* _Task_
The exercise calls for exact output of the lines between the one that contains "cancer was stained" and the end of the data, with both ends kept and pictures left out.

* _Collected material_
• • •

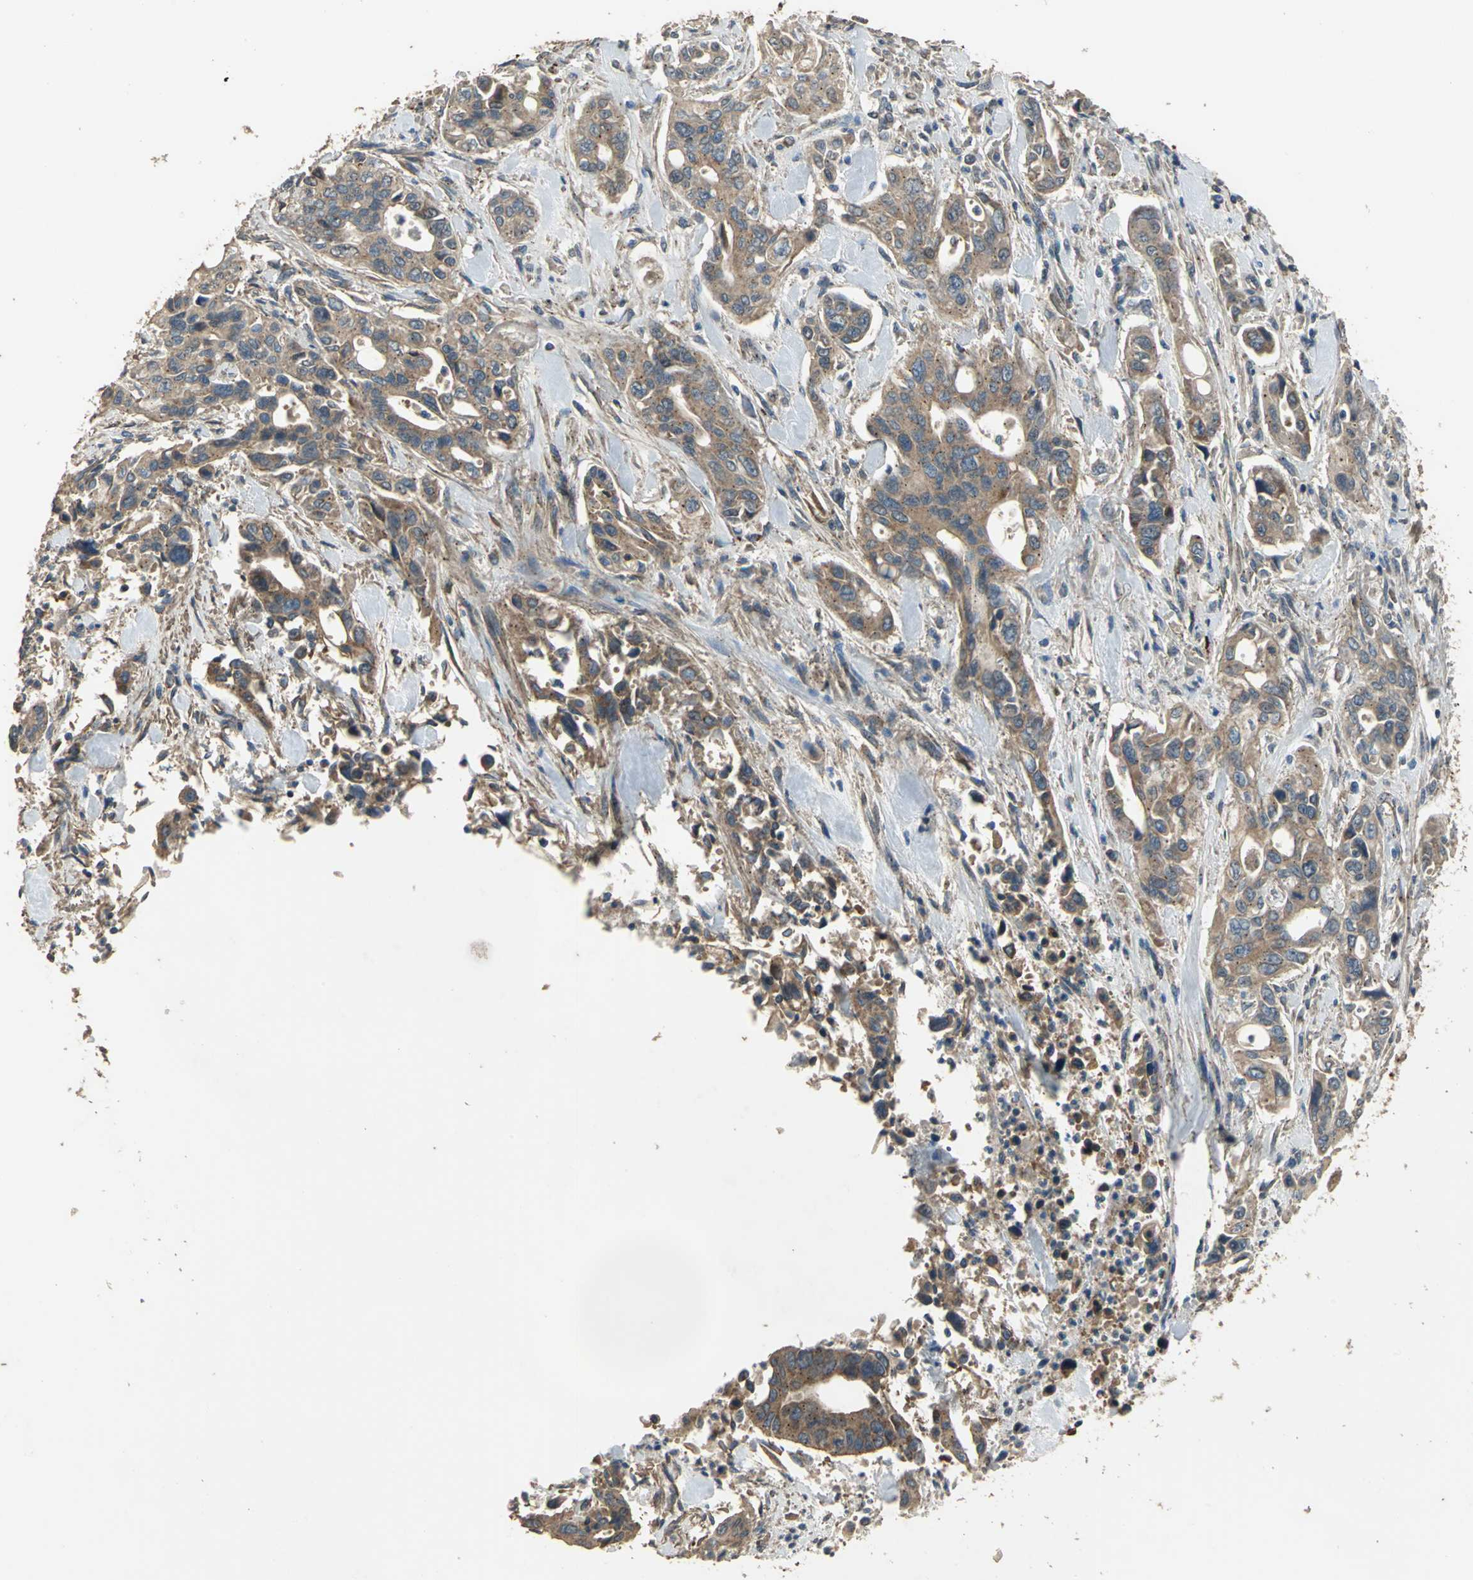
{"staining": {"intensity": "strong", "quantity": ">75%", "location": "cytoplasmic/membranous"}, "tissue": "pancreatic cancer", "cell_type": "Tumor cells", "image_type": "cancer", "snomed": [{"axis": "morphology", "description": "Adenocarcinoma, NOS"}, {"axis": "topography", "description": "Pancreas"}], "caption": "Human pancreatic adenocarcinoma stained with a protein marker shows strong staining in tumor cells.", "gene": "POLRMT", "patient": {"sex": "male", "age": 77}}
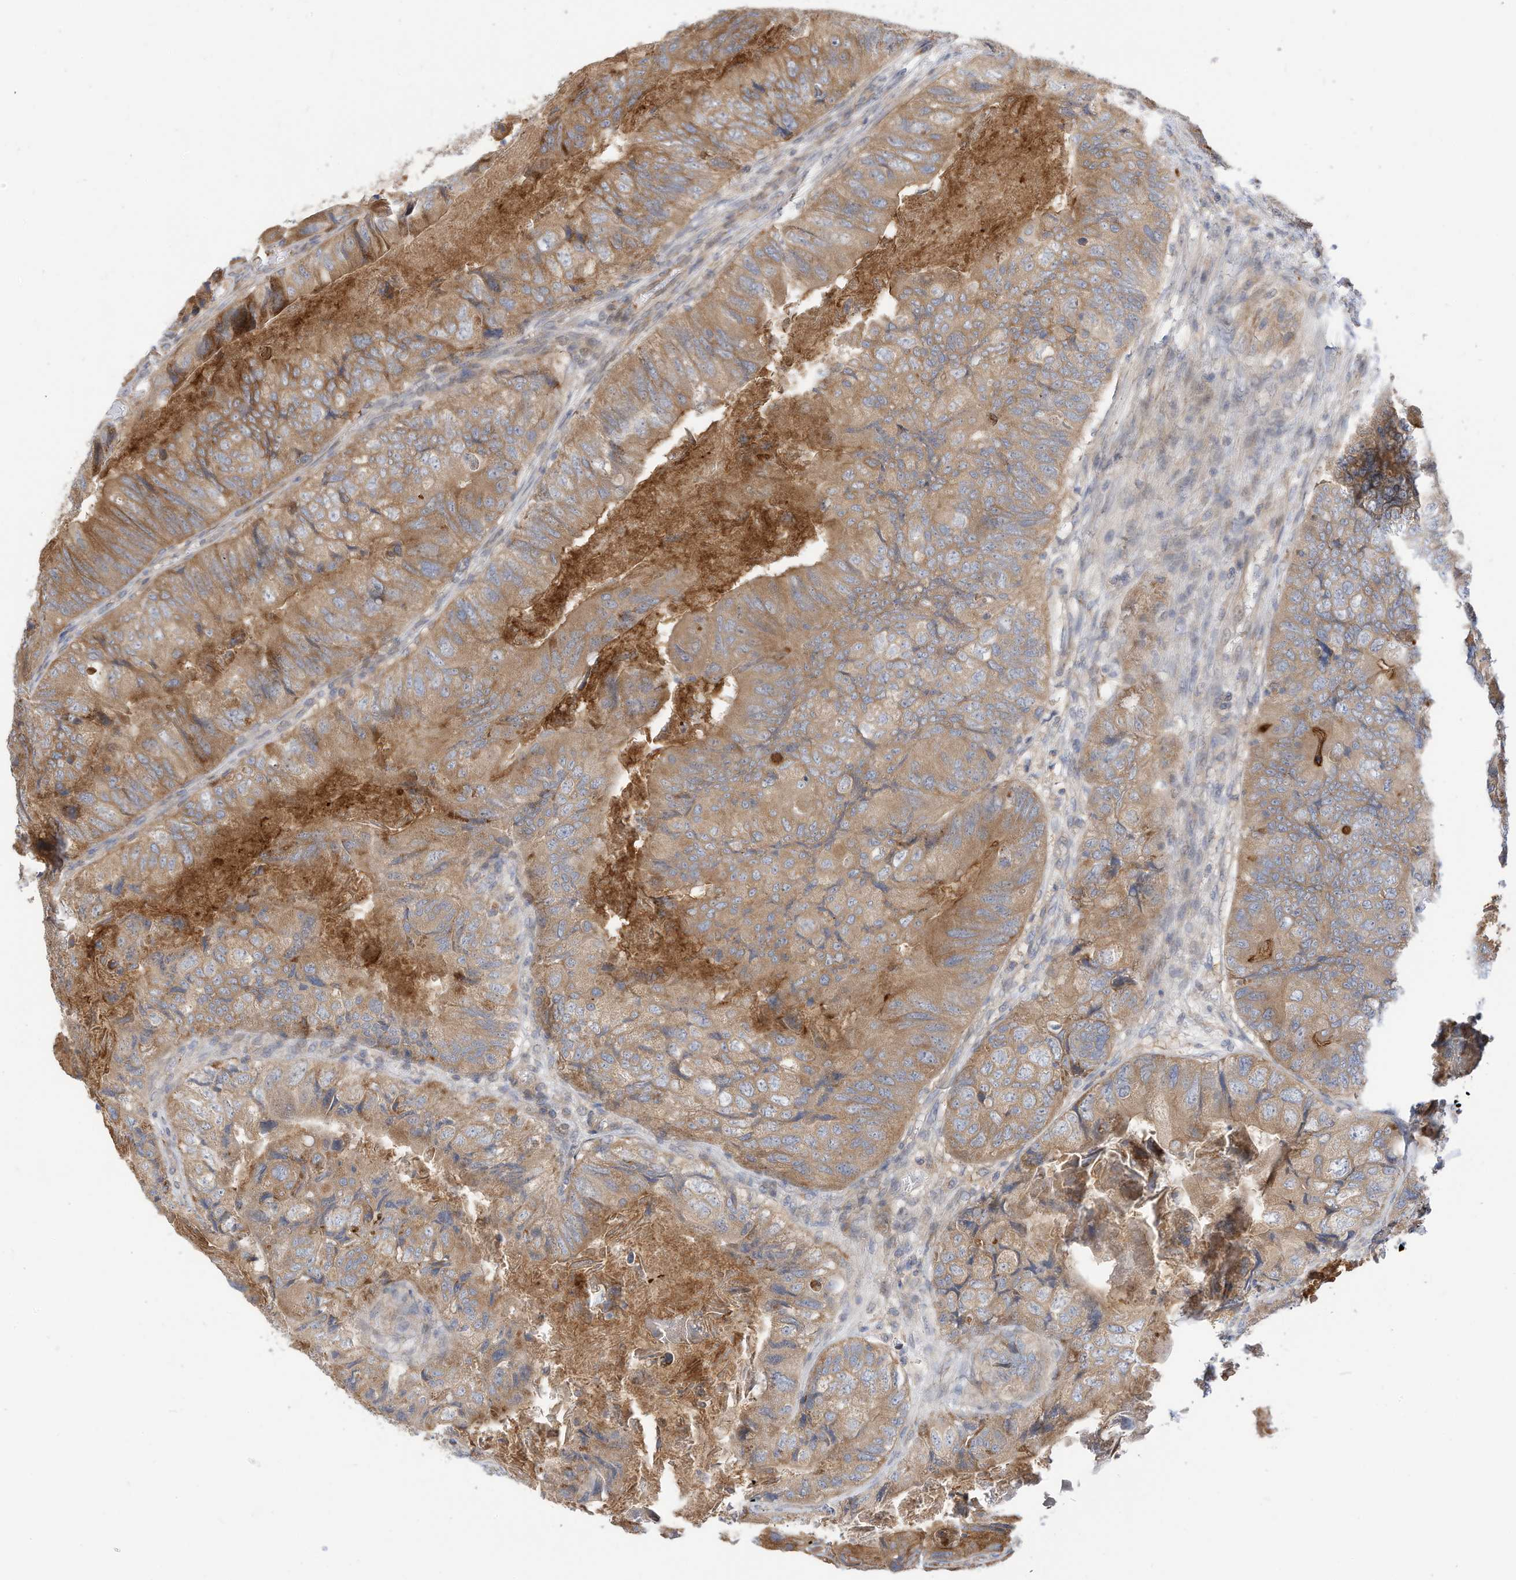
{"staining": {"intensity": "moderate", "quantity": ">75%", "location": "cytoplasmic/membranous"}, "tissue": "colorectal cancer", "cell_type": "Tumor cells", "image_type": "cancer", "snomed": [{"axis": "morphology", "description": "Adenocarcinoma, NOS"}, {"axis": "topography", "description": "Rectum"}], "caption": "Colorectal cancer was stained to show a protein in brown. There is medium levels of moderate cytoplasmic/membranous positivity in about >75% of tumor cells. The staining is performed using DAB brown chromogen to label protein expression. The nuclei are counter-stained blue using hematoxylin.", "gene": "OFD1", "patient": {"sex": "male", "age": 63}}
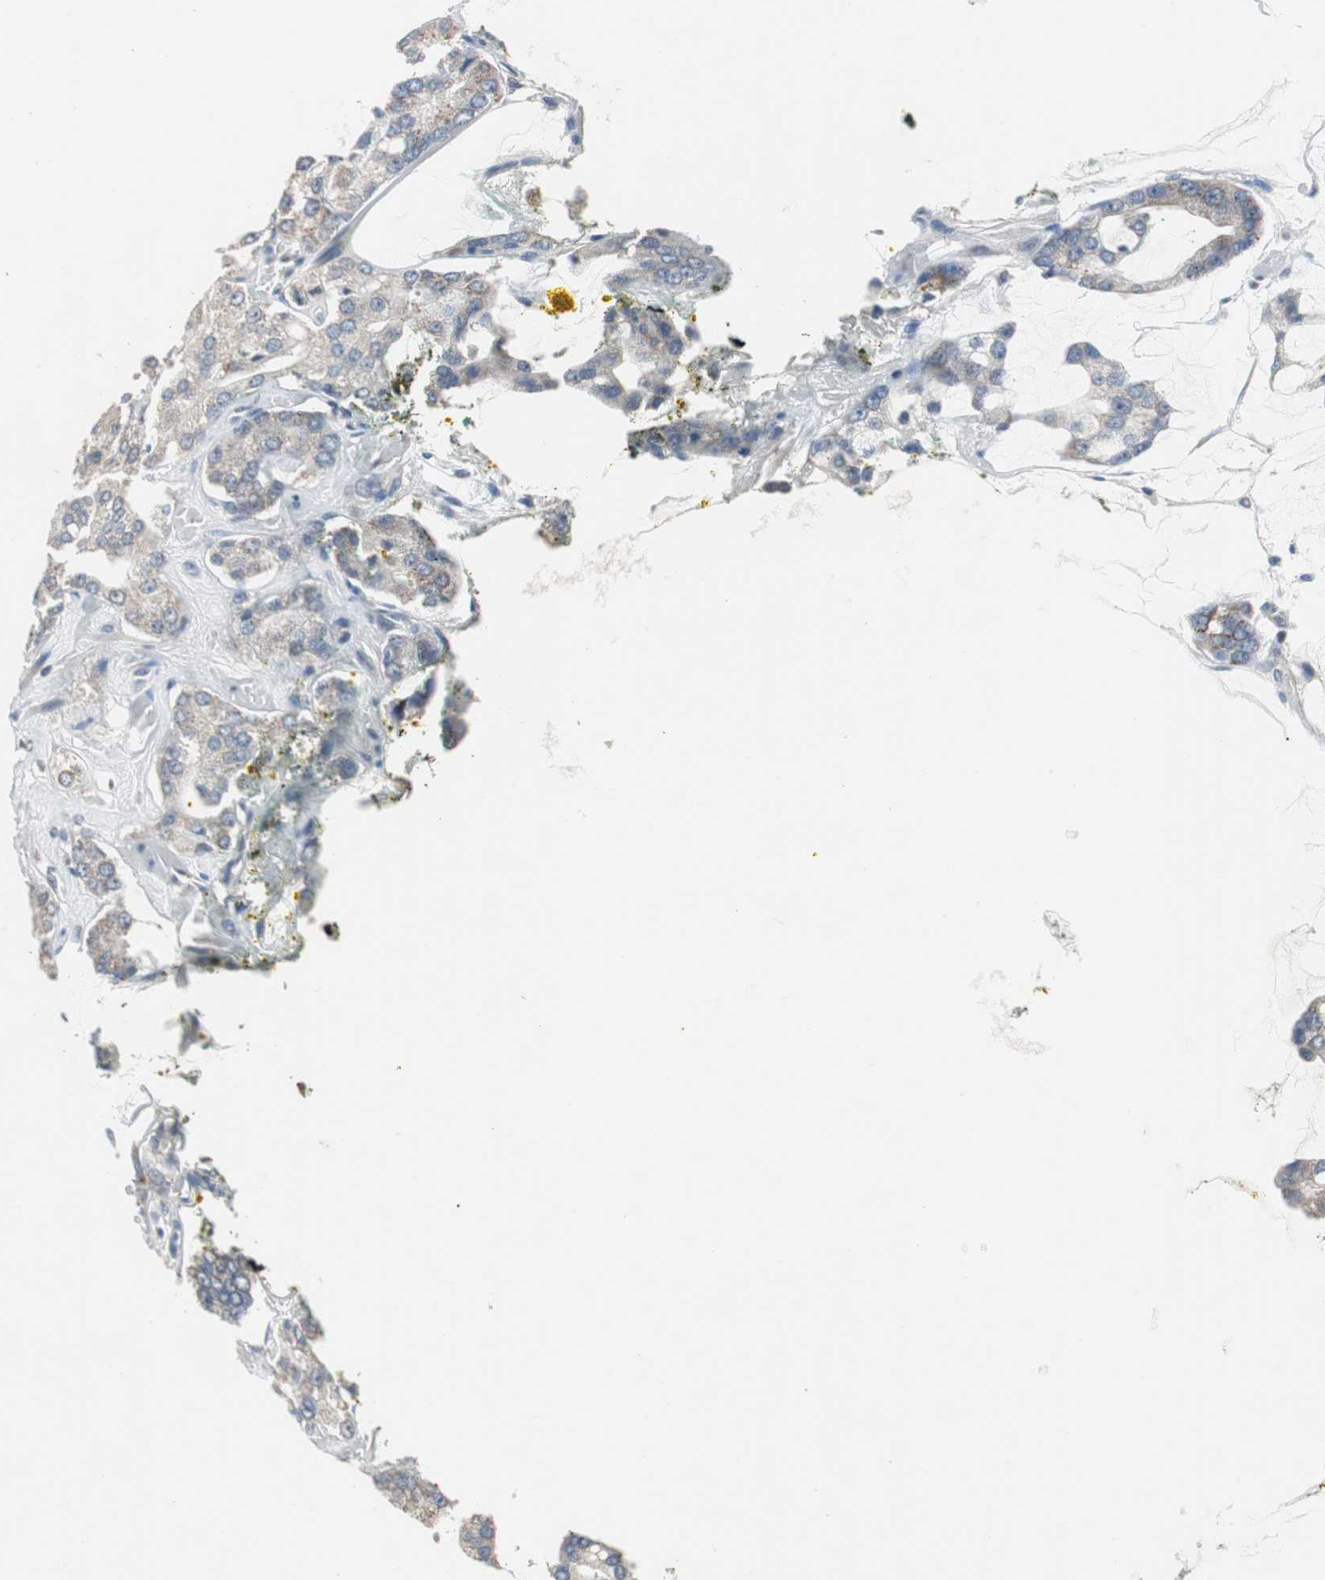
{"staining": {"intensity": "weak", "quantity": "25%-75%", "location": "cytoplasmic/membranous"}, "tissue": "prostate cancer", "cell_type": "Tumor cells", "image_type": "cancer", "snomed": [{"axis": "morphology", "description": "Adenocarcinoma, High grade"}, {"axis": "topography", "description": "Prostate"}], "caption": "Immunohistochemical staining of prostate cancer (high-grade adenocarcinoma) shows low levels of weak cytoplasmic/membranous positivity in approximately 25%-75% of tumor cells. The protein of interest is stained brown, and the nuclei are stained in blue (DAB IHC with brightfield microscopy, high magnification).", "gene": "MYT1", "patient": {"sex": "male", "age": 67}}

• • •

* _Exercise result_
{"staining": {"intensity": "moderate", "quantity": ">75%", "location": "cytoplasmic/membranous"}, "tissue": "colorectal cancer", "cell_type": "Tumor cells", "image_type": "cancer", "snomed": [{"axis": "morphology", "description": "Adenocarcinoma, NOS"}, {"axis": "topography", "description": "Rectum"}], "caption": "Colorectal cancer was stained to show a protein in brown. There is medium levels of moderate cytoplasmic/membranous positivity in about >75% of tumor cells. The staining is performed using DAB brown chromogen to label protein expression. The nuclei are counter-stained blue using hematoxylin.", "gene": "OFD1", "patient": {"sex": "male", "age": 63}}
{"staining": {"intensity": "weak", "quantity": "25%-75%", "location": "cytoplasmic/membranous"}, "tissue": "prostate cancer", "cell_type": "Tumor cells", "image_type": "cancer", "snomed": [{"axis": "morphology", "description": "Adenocarcinoma, High grade"}, {"axis": "topography", "description": "Prostate"}], "caption": "Immunohistochemical staining of prostate cancer (high-grade adenocarcinoma) shows low levels of weak cytoplasmic/membranous positivity in approximately 25%-75% of tumor cells. The protein of interest is stained brown, and the nuclei are stained in blue (DAB IHC with brightfield microscopy, high magnification).", "gene": "MYT1", "patient": {"sex": "male", "age": 67}}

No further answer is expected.